A la faveur d’une mise à jour de la base BOFIP-Impôt en date du 31 janvier 2020, sous le BOI-CF-IOR-30-20-20200131,  l’administration fiscale vient de commenter ce dispositif entré en vigueur en début d’année, visé à l’article L64 A du Livre des Procédures Fiscales (LPF) issu de la loi de Finance pour 2019, qui a institué une nouvelle procédure d’abus de droit fiscal, permettant à l’administration de remettre en cause les actes qui, recherchant le bénéfice d’une application littérale de textes ou de décisions à l’encontre des objectifs poursuivis par leurs auteurs, auraient pour « objectif principal d’éluder ou d’atténuer les charges fiscales ».

Concernée : la fraude fiscale

L’article L 64A du LPF issu d’un amendement adopté lors de l’examen de l’article 48 du projet (devenu article 109 de la loi) prévoit un « assouplissement de l’abus de droit », dans la branche de « fraude à la loi », pour l’appliquer aux opérations « à motivation fiscale principale » et non plus « exclusive ».

Pratiquement, il a été inséré un article L. 64 A après l’article L. 64, ainsi rédigé :

Art.
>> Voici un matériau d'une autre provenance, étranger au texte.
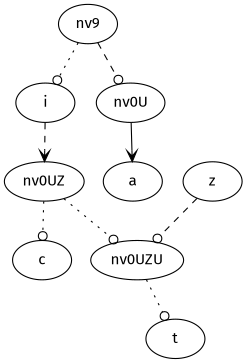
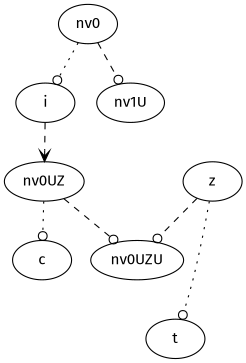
  digraph {
    fontname="Fira Sans"
    node [fontname="Fira Sans"]
    edge [arrowhead=odot fontname="Fira Sans" style=dashed]
-   nv0 [label=nv9]
+   nv0
    i
-   nv0U
+   nv0U [label=nv1U]
    nv0UZ
-   a
    c
    nv0UZU
    t
    z
    nv0 -> i [style=dotted]
    nv0 -> nv0U
    i -> nv0UZ [arrowhead=vee]
-   nv0U -> a [arrowhead=vee style=solid]
    nv0UZ -> c [style=dotted]
-   nv0UZ -> nv0UZU [style=dotted]
-   nv0UZU -> t [style=dotted]
+   nv0UZ -> nv0UZU
+   z -> t [style=dotted]
    z -> nv0UZU
  }
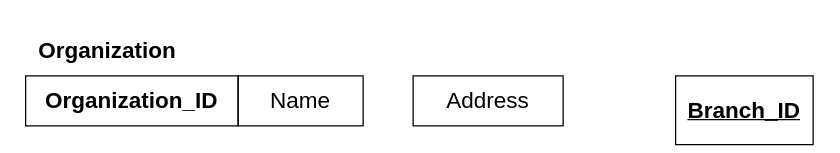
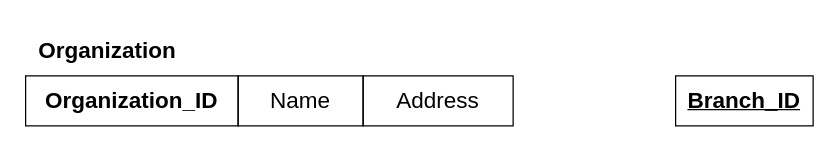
  <mxCell id="0" />
  <mxCell id="1" parent="0" />
  <mxCell id="2" value="Organization" style="text;strokeColor=none;fillColor=none;html=1;fontSize=18;fontStyle=1;verticalAlign=middle;align=center;" parent="1" vertex="1"><mxGeometry x="20" y="20" width="130" height="40" as="geometry" /></mxCell>
  <mxCell id="3" value="Name" style="whiteSpace=wrap;html=1;align=center;strokeColor=default;fontSize=18;fillColor=none;" parent="1" vertex="1"><mxGeometry x="190" y="60" width="100" height="40" as="geometry" /></mxCell>
  <mxCell id="4" value="&lt;b&gt;Organization_ID&lt;/b&gt;" style="whiteSpace=wrap;html=1;align=center;strokeColor=default;fontSize=18;fillColor=none;" parent="1" vertex="1"><mxGeometry x="20" y="60" width="170" height="40" as="geometry" /></mxCell>
- <mxCell id="5" value="&lt;b&gt;&lt;u&gt;Branch_ID&lt;/u&gt;&lt;/b&gt;" style="whiteSpace=wrap;html=1;align=center;strokeColor=default;fontSize=18;fillColor=none;" parent="1" vertex="1"><mxGeometry x="540" y="60" width="110" height="55" as="geometry" /></mxCell>
- <mxCell id="6" value="Address" style="whiteSpace=wrap;html=1;align=center;strokeColor=default;fontSize=18;fillColor=none;" parent="1" vertex="1"><mxGeometry x="330" y="60" width="120" height="40" as="geometry" /></mxCell>
+ <mxCell id="5" value="&lt;b&gt;&lt;u&gt;Branch_ID&lt;/u&gt;&lt;/b&gt;" style="whiteSpace=wrap;html=1;align=center;strokeColor=default;fontSize=18;fillColor=none;" parent="1" vertex="1"><mxGeometry x="540" y="60" width="110" height="40" as="geometry" /></mxCell>
+ <mxCell id="6" value="Address" style="whiteSpace=wrap;html=1;align=center;strokeColor=default;fontSize=18;fillColor=none;" parent="1" vertex="1"><mxGeometry x="290" y="60" width="120" height="40" as="geometry" /></mxCell>
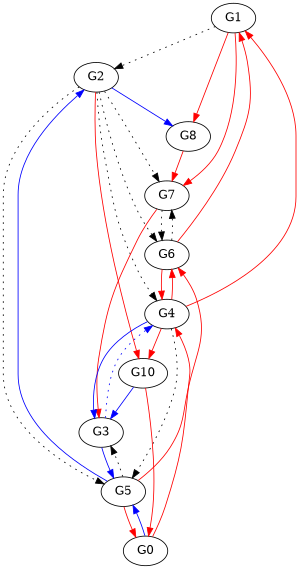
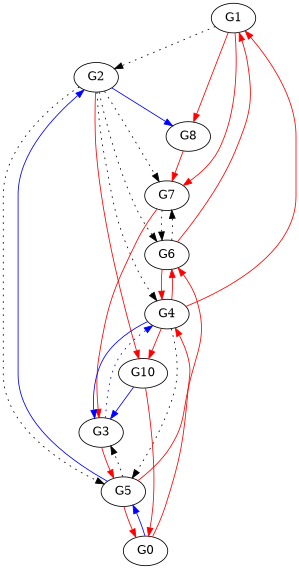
  digraph {
    edge [color=red]
    n1 [label=G1]
    n2 [label=G2]
    n3 [label=G7]
    n4 [label=G8]
    n5 [label=G4]
    n6 [label=G5]
    n7 [label=G6]
    n8 [label=G10]
    n9 [label=G3]
    n10 [label=G0]
    n1 -> n2 [style=dotted color=""]
    n1 -> n3
    n1 -> n4
    n2 -> n3 [style=dotted color=""]
    n2 -> n4 [color=blue]
    n2 -> n5 [style=dotted color=""]
    n2 -> n6 [style=dotted color=""]
    n2 -> n7 [style=dotted color=""]
    n2 -> n8
    n3 -> n7 [style=dotted color=""]
    n3 -> n9
    n4 -> n3
    n5 -> n1
    n5 -> n6 [style=dotted color=""]
    n5 -> n7
    n5 -> n8
    n5 -> n9 [color=blue]
    n6 -> n2 [color=blue]
    n6 -> n7
    n6 -> n9 [style=dotted color=""]
    n6 -> n10
    n7 -> n1
    n7 -> n3 [style=dotted color=""]
    n7 -> n5
    n8 -> n9 [color=blue]
    n8 -> n10
    n9 -> n5 [color=blue style=dotted]
-   n9 -> n6 [color=blue]
+   n9 -> n6
    n10 -> n5
    n10 -> n6 [color=blue]
  }
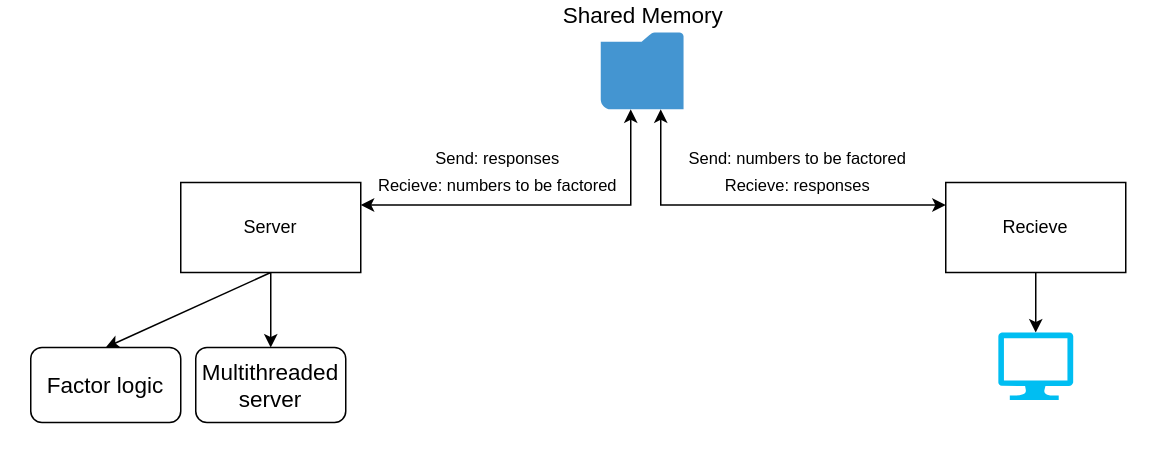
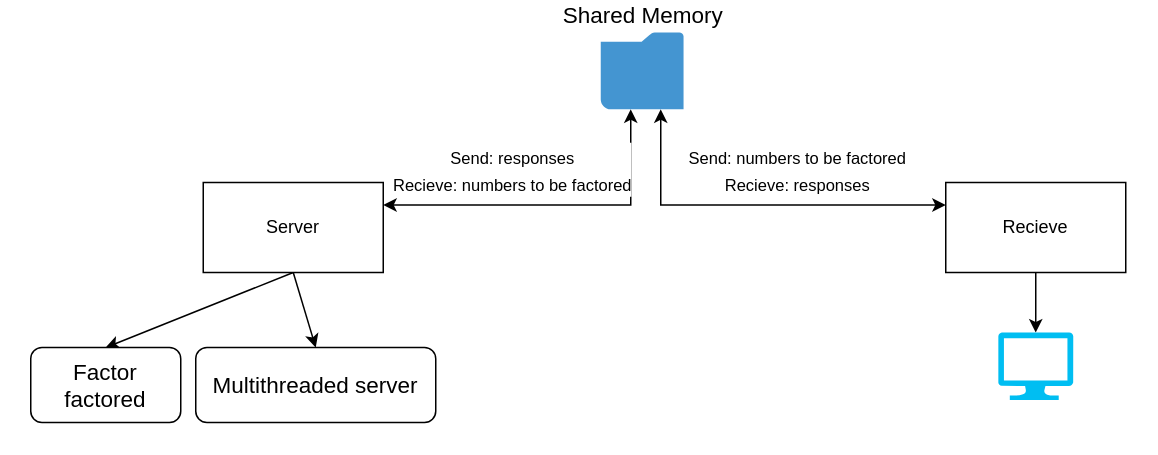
  <mxCell id="0" />
  <mxCell id="1" parent="0" />
  <mxCell id="2" style="edgeStyle=orthogonalEdgeStyle;rounded=0;orthogonalLoop=1;jettySize=auto;html=1;exitX=0;exitY=0.25;exitDx=0;exitDy=0;startArrow=classic;startFill=1;" edge="1" parent="1" source="4" target="10"><mxGeometry relative="1" as="geometry"><Array as="points"><mxPoint x="440" y="135" /></Array></mxGeometry></mxCell>
  <mxCell id="3" style="edgeStyle=none;rounded=0;orthogonalLoop=1;jettySize=auto;html=1;exitX=0.5;exitY=1;exitDx=0;exitDy=0;entryX=0.5;entryY=0;entryDx=0;entryDy=0;entryPerimeter=0;startArrow=none;startFill=0;fontSize=15;" edge="1" parent="1" source="4" target="11"><mxGeometry relative="1" as="geometry" /></mxCell>
  <mxCell id="4" value="Recieve" style="rounded=0;whiteSpace=wrap;html=1;" vertex="1" parent="1"><mxGeometry x="630" y="120" width="120" height="60" as="geometry" /></mxCell>
  <mxCell id="5" style="edgeStyle=orthogonalEdgeStyle;rounded=0;orthogonalLoop=1;jettySize=auto;html=1;exitX=1;exitY=0.25;exitDx=0;exitDy=0;startArrow=classic;startFill=1;fontSize=15;" edge="1" parent="1" source="9" target="10"><mxGeometry relative="1" as="geometry"><Array as="points"><mxPoint x="420" y="135" /></Array></mxGeometry></mxCell>
  <mxCell id="6" value="&lt;font style=&quot;font-size: 11px&quot;&gt;Send: responses&lt;br&gt;Recieve: numbers to be factored&lt;/font&gt;" style="edgeLabel;html=1;align=center;verticalAlign=middle;resizable=0;points=[];fontSize=15;" vertex="1" connectable="0" parent="5"><mxGeometry x="-0.294" y="3" relative="1" as="geometry"><mxPoint x="4" y="-22" as="offset" /></mxGeometry></mxCell>
  <mxCell id="7" style="rounded=0;orthogonalLoop=1;jettySize=auto;html=1;exitX=0.5;exitY=1;exitDx=0;exitDy=0;entryX=0.5;entryY=0;entryDx=0;entryDy=0;startArrow=none;startFill=0;fontSize=15;" edge="1" parent="1" source="9" target="13"><mxGeometry relative="1" as="geometry" /></mxCell>
  <mxCell id="8" style="edgeStyle=none;rounded=0;orthogonalLoop=1;jettySize=auto;html=1;exitX=0.5;exitY=1;exitDx=0;exitDy=0;entryX=0.5;entryY=0;entryDx=0;entryDy=0;startArrow=none;startFill=0;fontSize=15;" edge="1" parent="1" source="9" target="14"><mxGeometry relative="1" as="geometry" /></mxCell>
- <mxCell id="9" value="Server" style="rounded=0;whiteSpace=wrap;html=1;" vertex="1" parent="1"><mxGeometry x="120" y="120" width="120" height="60" as="geometry" /></mxCell>
+ <mxCell id="9" value="Server" style="rounded=0;whiteSpace=wrap;html=1;" vertex="1" parent="1"><mxGeometry x="135" y="120" width="120" height="60" as="geometry" /></mxCell>
  <mxCell id="10" value="Shared Memory&lt;br style=&quot;font-size: 15px;&quot;&gt;" style="shadow=0;dashed=0;html=1;strokeColor=none;fillColor=#4495D1;labelPosition=center;verticalLabelPosition=top;verticalAlign=bottom;align=center;outlineConnect=0;shape=mxgraph.veeam.2d.folder;fontSize=15;" vertex="1" parent="1"><mxGeometry x="400" y="20" width="55.2" height="51.2" as="geometry" /></mxCell>
  <mxCell id="11" value="" style="verticalLabelPosition=bottom;html=1;verticalAlign=top;align=center;strokeColor=none;fillColor=#00BEF2;shape=mxgraph.azure.computer;pointerEvents=1;" vertex="1" parent="1"><mxGeometry x="665" y="220" width="50" height="45" as="geometry" /></mxCell>
  <mxCell id="12" value="&lt;font style=&quot;font-size: 11px&quot;&gt;Send: numbers to be factored&lt;br&gt;Recieve: responses&lt;/font&gt;" style="edgeLabel;html=1;align=center;verticalAlign=middle;resizable=0;points=[];fontSize=15;" vertex="1" connectable="0" parent="1"><mxGeometry x="530" y="110" as="geometry" /></mxCell>
- <mxCell id="13" value="Factor logic" style="rounded=1;whiteSpace=wrap;html=1;fontSize=15;" vertex="1" parent="1"><mxGeometry x="20" y="230" width="100" height="50" as="geometry" /></mxCell>
- <mxCell id="14" value="Multithreaded server" style="rounded=1;whiteSpace=wrap;html=1;fontSize=15;" vertex="1" parent="1"><mxGeometry x="130" y="230" width="100" height="50" as="geometry" /></mxCell>
+ <mxCell id="13" value="Factor factored" style="rounded=1;whiteSpace=wrap;html=1;fontSize=15;" vertex="1" parent="1"><mxGeometry x="20" y="230" width="100" height="50" as="geometry" /></mxCell>
+ <mxCell id="14" value="Multithreaded server" style="rounded=1;whiteSpace=wrap;html=1;fontSize=15;" vertex="1" parent="1"><mxGeometry x="130" y="230" width="160" height="50" as="geometry" /></mxCell>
L. 64 A. : « Afin d’en restituer le véritable caractère et sous réserve de l’application de l’article 205 A du code général des impôts, l’administration est en droit d’écarter, comme ne lui étant pas opposables, les actes qui, recherchant le bénéfice d’une application littérale des textes ou de décisions à l’encontre des objectifs poursuivis par leurs auteurs, ont pour motif principal d’éluder ou d’atténuer les charges fiscales que l’intéressé, si ces actes n’avaient pas été passés ou réalisés, aurait normalement supportées eu égard à sa situation ou à ses activités réelles.

En cas de désaccord sur les rectifications notifiées sur le fondement du présent article, le litige peut être soumis, à la demande du contribuable ou de l’administration, à l’avis du comité mentionné au deuxième alinéa de l’article L. 64 du présent livre ».

Un dispositif « à deux visées différentes »

La « première visée » réside dans l’assiette, qui écarte des actes face à un montage dont l’objectif fiscal revêt un caractère « principal », mais sans appliquer automatiquement les majorations (de 80%) ;

La « seconde visée » conserve « l’exclusivité fiscale » et les majorations de 80 %, et dont la nature est, elle, très nettement « répressive ».

C’est la traduction de la recommandation n° 6 du rapport d’information n°1236 déposé par la Commission des Finances de l’Assemblée Nationale le 12 septembre 2019.

Recommandation n° 6 : « assouplir l’abus de droit, dans la branche de fraude à la loi, pour l’appliquer aux opérations à motivation fiscale principale et non plus exclusive, tout en réservant les majorations prévues aux motifs exclusivement fiscaux, et mettre en place une procédure de rescrit sur la nature principale du motif fiscal d’une opération ».

La mesure adoptée prévoit que la majoration de 80 % prévue à l’article 1729-b du Code Général des Impôts (CGI) ne s’appliquera qu’aux seuls abus de droit « par fictivité » et aux abus de droit « à la motivation fiscale exclusive ».

La mise en oeuvre de l’article L64 A nouveau conduira à une « requalification du schéma », l’administration étant en droit d’écarter, et non à l’application de pénalités de 80%.

Un tel élargissement du champ d’application de l’abus de droit fiscal (article L. 64 A du LPF) s’appliquera aux rectifications notifiées à compter du 1er janvier 2021 portant sur des actes passés ou réalisés à compter du 1er janvier 2020.

Il est en outre prévu la mise en place d’une « procédure de rescrit » sur la « nature principale du motif fiscal d’une opération ».